1DBCC PAGE ('RowCompressionTest',<File_ID>,<Page_ID>,3)

There's a lot of information returned here, and again please refer to Paul Randal's posts if you are curious about what it all means. For the purpose of this demonstration, scroll down to where it says:

1Slot 1 Column 1 Offset 0x4 Length 4 Length (physical) 4
2Value = 5

This is the first column of the first row (slot). The next line down you see it has printed that the value is 5, which is exactly what we inserted. What's of interest here is that it says the Length is 4, and the physical length is also 4. The length is in Bytes, and since this column was created with the INT type, the length of 4 is indeed correct. That value 5 is using 4 Bytes of storage, even though it could just as easy fit into a single Byte.

Now scroll down to:

1Slot 4 Column 1 Offset 0x4 Length 4 Length (physical) 4
2Value = 40000

The value 40,000 also has a (logical) length of 4 and a physical length of 4. Even though this value could be stored in 3 Bytes, choosing an INT means it's taking up 4 Bytes whether we'd like it to or not.

Now let's see what happens when Row Compression enters the game. Run the statement below to enable it.

1ALTER INDEX PK_NumberData ON dbo.NumberData REBUILD WITH (Data_Compression = ROW);

Because the index was rebuilt, all the page numbers change.
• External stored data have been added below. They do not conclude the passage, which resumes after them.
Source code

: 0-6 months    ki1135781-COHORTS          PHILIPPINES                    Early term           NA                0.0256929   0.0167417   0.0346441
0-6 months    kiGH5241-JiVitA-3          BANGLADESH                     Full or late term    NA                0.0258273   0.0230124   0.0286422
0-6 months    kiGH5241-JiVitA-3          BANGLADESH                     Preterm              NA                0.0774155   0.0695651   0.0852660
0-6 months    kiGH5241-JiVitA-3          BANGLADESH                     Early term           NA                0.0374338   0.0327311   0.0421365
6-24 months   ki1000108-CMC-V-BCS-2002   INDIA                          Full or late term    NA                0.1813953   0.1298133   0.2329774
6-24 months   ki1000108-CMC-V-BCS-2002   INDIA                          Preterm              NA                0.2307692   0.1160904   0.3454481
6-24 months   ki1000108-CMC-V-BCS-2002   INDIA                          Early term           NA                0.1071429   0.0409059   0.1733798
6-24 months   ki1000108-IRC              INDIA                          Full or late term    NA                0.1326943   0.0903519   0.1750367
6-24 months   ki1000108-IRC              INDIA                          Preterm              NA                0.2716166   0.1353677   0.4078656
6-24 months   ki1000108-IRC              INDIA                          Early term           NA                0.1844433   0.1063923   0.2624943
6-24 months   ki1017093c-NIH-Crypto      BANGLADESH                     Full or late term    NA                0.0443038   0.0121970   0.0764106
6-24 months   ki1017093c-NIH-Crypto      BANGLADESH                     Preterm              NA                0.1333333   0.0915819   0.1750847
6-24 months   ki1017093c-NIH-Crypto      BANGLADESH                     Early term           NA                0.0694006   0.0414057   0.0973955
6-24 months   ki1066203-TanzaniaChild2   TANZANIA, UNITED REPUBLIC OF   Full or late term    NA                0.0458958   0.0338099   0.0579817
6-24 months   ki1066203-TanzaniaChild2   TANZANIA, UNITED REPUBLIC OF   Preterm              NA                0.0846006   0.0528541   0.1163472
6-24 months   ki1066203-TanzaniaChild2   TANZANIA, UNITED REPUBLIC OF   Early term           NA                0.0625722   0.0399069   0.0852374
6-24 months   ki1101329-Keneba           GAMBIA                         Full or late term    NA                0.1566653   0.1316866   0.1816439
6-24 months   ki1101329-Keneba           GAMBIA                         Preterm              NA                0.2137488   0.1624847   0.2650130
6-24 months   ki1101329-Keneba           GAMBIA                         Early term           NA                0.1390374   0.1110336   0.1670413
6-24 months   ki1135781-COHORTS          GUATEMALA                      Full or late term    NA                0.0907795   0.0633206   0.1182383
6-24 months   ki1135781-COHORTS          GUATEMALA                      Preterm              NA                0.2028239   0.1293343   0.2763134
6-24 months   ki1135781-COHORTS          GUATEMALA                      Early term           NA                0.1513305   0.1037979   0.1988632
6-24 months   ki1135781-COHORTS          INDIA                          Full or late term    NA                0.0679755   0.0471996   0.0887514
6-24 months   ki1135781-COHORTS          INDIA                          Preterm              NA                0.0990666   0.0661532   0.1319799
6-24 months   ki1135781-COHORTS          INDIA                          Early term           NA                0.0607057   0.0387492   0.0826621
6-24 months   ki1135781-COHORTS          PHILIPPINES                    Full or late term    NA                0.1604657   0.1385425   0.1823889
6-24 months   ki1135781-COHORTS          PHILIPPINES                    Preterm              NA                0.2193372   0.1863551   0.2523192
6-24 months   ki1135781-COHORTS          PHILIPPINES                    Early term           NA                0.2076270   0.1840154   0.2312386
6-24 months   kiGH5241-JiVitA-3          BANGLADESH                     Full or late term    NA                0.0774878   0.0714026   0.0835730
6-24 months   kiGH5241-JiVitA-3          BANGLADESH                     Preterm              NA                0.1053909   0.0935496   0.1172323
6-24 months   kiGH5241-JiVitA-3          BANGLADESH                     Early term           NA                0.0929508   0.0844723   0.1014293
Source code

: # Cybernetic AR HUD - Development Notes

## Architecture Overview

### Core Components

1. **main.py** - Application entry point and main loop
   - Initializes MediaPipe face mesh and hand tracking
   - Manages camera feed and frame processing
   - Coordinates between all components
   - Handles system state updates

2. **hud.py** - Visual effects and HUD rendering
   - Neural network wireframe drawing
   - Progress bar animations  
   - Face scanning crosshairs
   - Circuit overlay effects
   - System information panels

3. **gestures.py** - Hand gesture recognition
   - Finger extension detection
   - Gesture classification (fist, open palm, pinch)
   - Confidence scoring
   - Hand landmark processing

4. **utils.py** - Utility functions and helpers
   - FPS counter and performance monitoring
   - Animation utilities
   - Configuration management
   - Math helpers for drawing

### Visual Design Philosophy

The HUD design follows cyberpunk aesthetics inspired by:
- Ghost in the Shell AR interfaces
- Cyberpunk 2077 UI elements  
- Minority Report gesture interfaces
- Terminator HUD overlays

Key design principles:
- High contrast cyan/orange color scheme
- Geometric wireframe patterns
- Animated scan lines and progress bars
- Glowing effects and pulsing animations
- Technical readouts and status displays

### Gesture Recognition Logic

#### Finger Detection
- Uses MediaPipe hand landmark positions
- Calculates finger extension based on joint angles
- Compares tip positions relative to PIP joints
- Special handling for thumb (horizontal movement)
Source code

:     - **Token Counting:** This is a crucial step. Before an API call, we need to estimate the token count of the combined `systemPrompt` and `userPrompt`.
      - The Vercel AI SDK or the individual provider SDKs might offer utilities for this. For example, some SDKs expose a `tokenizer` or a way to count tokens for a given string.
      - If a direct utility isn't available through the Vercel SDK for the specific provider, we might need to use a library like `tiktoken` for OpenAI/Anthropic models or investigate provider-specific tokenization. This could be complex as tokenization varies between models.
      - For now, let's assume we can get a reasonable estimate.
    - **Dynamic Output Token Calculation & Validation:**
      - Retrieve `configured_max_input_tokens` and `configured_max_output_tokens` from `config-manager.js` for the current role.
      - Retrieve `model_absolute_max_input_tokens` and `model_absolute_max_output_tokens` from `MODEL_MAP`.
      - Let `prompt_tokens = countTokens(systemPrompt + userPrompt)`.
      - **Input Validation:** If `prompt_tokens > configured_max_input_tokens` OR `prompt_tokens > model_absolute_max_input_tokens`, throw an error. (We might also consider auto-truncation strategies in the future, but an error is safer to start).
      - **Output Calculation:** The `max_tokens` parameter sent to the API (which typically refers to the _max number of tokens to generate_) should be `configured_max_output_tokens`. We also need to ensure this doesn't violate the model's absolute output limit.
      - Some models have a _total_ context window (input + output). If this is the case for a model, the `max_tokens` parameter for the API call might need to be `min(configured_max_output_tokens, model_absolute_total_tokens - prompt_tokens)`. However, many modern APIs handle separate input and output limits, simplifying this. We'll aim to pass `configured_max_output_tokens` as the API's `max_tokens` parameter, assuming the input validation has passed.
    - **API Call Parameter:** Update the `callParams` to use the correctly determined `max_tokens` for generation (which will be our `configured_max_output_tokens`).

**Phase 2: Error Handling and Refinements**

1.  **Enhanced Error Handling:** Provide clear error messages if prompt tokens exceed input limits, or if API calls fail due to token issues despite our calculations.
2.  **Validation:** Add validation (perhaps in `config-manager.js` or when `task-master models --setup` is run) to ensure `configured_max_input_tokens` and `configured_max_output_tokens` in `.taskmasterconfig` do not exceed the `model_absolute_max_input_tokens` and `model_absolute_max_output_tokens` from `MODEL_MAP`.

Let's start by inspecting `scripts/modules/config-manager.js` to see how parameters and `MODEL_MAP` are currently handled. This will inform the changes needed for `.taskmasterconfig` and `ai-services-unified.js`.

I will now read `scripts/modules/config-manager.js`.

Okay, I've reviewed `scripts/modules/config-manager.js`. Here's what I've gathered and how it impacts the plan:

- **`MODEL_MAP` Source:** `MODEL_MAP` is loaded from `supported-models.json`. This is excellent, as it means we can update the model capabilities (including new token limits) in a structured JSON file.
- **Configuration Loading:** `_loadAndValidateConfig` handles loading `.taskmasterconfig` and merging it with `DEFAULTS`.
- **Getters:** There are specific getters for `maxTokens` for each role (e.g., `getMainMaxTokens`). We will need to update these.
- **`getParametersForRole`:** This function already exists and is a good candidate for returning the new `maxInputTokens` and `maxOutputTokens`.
Now you'll need to run DBCC IND again to get the file and page number, and plug that into DBCC PAGE.

1DBCC IND ('RowCompressionTest','dbo.NumberData',1);
1DBCC PAGE ('RowCompressionTest',**File_ID**,**Page_ID**,3)

Scroll down to Slot 1 Column 1 again and you'll see something like this:

Almost identical to what we saw before, but now the physical length is only 1 instead of 4. This means that with row compression enabled, the value 5 is stored physically (on disk) using a single Byte instead of 4. But what about that 40,000 value?

1Slot 4 Column 1 Offset 0x3 Length 4 Length (physical) 3
2Value = 40000

The value 40,000 consumes 3 Bytes instead of 4 when row compression is enabled, just like the MEDIUMINT datatype. So if anyone ever gives you a hard time for SQL Server not having a 3-Byte integer type, be sure to tell them that a) they really need to get a life, and b) SQL Server can do it very intelligently behind the scenes!